L’Enc. Quanta cura condamne ceux qui osent dire que « l’autorité suprême de l’Eglise et de son siège apostolique, à elle attribuée par le Christ Jésus lui-même, est soumise au pouvoir arbitraire de l’autorité civile. » L’évolution même du noyau doctrinal du rationalisme va d’une présentation initiale individualiste à une image collectiviste ou totalitaire de l’homme. Pour cette raison, les Pontifes Romains ont insisté chaque fois davantage sur le fait que le bien commun nécessite avant tout le respect de la dignité et des droits de la personne, créée à l’image de Dieu, qui jouit d’une destinée personnelle éternelle (63).

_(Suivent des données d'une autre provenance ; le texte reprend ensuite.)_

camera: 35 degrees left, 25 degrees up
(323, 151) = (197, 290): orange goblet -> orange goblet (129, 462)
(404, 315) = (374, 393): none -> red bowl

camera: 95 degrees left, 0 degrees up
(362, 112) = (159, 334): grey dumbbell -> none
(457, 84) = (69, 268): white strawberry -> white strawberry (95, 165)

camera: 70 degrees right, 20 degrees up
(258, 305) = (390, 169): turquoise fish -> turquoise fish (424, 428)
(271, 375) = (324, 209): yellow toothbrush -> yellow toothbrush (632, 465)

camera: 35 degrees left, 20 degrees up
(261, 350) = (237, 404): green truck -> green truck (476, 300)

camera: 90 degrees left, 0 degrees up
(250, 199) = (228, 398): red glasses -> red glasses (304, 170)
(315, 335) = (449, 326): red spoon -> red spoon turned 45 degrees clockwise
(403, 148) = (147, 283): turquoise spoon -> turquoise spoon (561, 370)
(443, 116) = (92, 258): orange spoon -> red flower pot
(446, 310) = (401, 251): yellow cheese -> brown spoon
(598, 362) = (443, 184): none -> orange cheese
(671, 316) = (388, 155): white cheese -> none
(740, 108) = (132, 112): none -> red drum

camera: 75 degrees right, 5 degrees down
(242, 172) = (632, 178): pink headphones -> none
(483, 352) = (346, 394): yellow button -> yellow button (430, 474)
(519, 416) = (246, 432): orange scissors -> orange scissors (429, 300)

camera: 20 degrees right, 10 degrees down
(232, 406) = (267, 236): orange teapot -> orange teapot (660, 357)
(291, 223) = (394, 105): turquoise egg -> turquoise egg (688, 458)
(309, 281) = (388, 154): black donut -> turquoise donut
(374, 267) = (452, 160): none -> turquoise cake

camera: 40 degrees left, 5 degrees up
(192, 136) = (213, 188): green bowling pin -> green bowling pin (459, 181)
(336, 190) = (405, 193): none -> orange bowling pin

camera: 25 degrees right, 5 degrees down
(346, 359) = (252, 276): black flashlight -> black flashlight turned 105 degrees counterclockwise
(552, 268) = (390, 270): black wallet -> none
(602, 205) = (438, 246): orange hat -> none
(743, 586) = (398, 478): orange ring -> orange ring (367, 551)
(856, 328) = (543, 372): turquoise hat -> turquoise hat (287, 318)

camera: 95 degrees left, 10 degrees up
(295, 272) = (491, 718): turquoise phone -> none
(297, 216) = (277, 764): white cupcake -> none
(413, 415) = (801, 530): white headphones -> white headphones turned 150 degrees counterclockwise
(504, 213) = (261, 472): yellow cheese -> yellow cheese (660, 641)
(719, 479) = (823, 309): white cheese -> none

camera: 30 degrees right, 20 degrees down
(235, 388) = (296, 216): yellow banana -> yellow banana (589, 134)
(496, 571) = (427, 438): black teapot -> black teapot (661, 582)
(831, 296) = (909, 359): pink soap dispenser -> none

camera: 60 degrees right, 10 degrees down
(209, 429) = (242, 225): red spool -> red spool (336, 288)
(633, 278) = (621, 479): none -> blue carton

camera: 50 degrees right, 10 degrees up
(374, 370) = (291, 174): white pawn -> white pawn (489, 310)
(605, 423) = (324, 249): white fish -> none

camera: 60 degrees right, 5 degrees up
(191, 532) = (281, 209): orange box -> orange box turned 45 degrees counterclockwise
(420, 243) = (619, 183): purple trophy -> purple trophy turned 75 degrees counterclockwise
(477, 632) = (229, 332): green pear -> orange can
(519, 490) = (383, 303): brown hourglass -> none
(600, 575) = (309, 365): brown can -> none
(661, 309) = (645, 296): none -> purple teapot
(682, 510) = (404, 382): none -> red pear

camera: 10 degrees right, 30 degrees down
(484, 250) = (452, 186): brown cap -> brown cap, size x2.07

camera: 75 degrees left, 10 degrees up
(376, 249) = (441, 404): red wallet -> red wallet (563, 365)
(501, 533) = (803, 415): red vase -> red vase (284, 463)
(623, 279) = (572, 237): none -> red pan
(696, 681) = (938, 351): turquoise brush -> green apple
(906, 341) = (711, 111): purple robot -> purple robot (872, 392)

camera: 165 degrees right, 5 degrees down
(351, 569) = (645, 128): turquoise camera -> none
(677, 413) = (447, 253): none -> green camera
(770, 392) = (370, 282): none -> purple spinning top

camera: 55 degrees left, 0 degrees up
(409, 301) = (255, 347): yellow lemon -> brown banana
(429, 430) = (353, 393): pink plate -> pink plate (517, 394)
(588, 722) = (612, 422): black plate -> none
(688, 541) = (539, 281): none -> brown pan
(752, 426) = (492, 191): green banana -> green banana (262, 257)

Dans les conditions actuelles, l’insistance sur la transcendance du domaine religieux considéré en lui-même, vis-à-vis des compétences du pouvoir politique, correspond d’une part à la vérité enseignée traditionnellement par l’Eglise, et, d’autre part, est nécessaire pour sauvegarder la liberté des catholiques et de l’Eglise elle-même. Le statut commun de liberté religieuse sur le plan civil et social est le minimum nécessaire dont a besoin l’Eglise pour accomplir sa mission divine, ce qui ne veut pas dire – comme on l’a dit précédemment – que ce minimum soit le seul possible ou le plus avantageux pour l’Eglise. Dans DH, 6, on contemple la possibilité d’une reconnaissance particulière et d’une collaboration qui, à son tour, doivent éviter les comportements juridiques exclus par la nature même de la personne et du domaine religieux. De fait, l’existence de Concordats entre le Saint-Siège et certains Etats place les relations Eglise-Etat au dessus du simple régime de liberté religieuse sur le plan civil et social. Un autre problème est celui de la valeur de chaque Concordat en particulier, qui pourra dépendre des circonstances dans lesquelles il a été établi, et des personnes qui sont intervenues dans sa réalisation.



(58) Cf. LEON XIII, Enc. Libertas : ASS 20 (1887) pp. 609-610 ; PIE XII, Alloc. Ci riesce : AAS 45 (1953) pp. 797 ss.
(59) Cf. St. THOMAS, Summa Theologiae, II-II, p. 10, a. 11 ; LEON XIII, Enc. Libertas, loc. cit.
(60) LEON XIII, Enc. Immortale Dei : ASS 18 (1885) pp. 174-175
(61) Cf. LEON XIII, Enc. Libertas : ASS 20 (1887) pp. 608-609 ; PIE XI, Enc. Non abbiamo bisogno : AAS 23 (1931) pp. 301-302
(62) PIE IX, Enc. Quanta cura : ASS 3 (1867) p. 164 ; cf la distinction entre les deux sociétés chez LEON XIII, Enc. Cum multa : ASS 15 (1882) pp. 242-243, et Immortale Dei : ASS 18 (1885) pp. 166-167
(63) Cf. PIE XI, Mit brennender Sorge : AAS 39 (1937) pp. 159-160 ; PIE XII, Message radiophonique, 1-VI-1941 : AAS 33 (1931) p. 200 ; JEAN XXIII, Enc. Pacem in terris : AAS 55 (1963) p. 260, etc.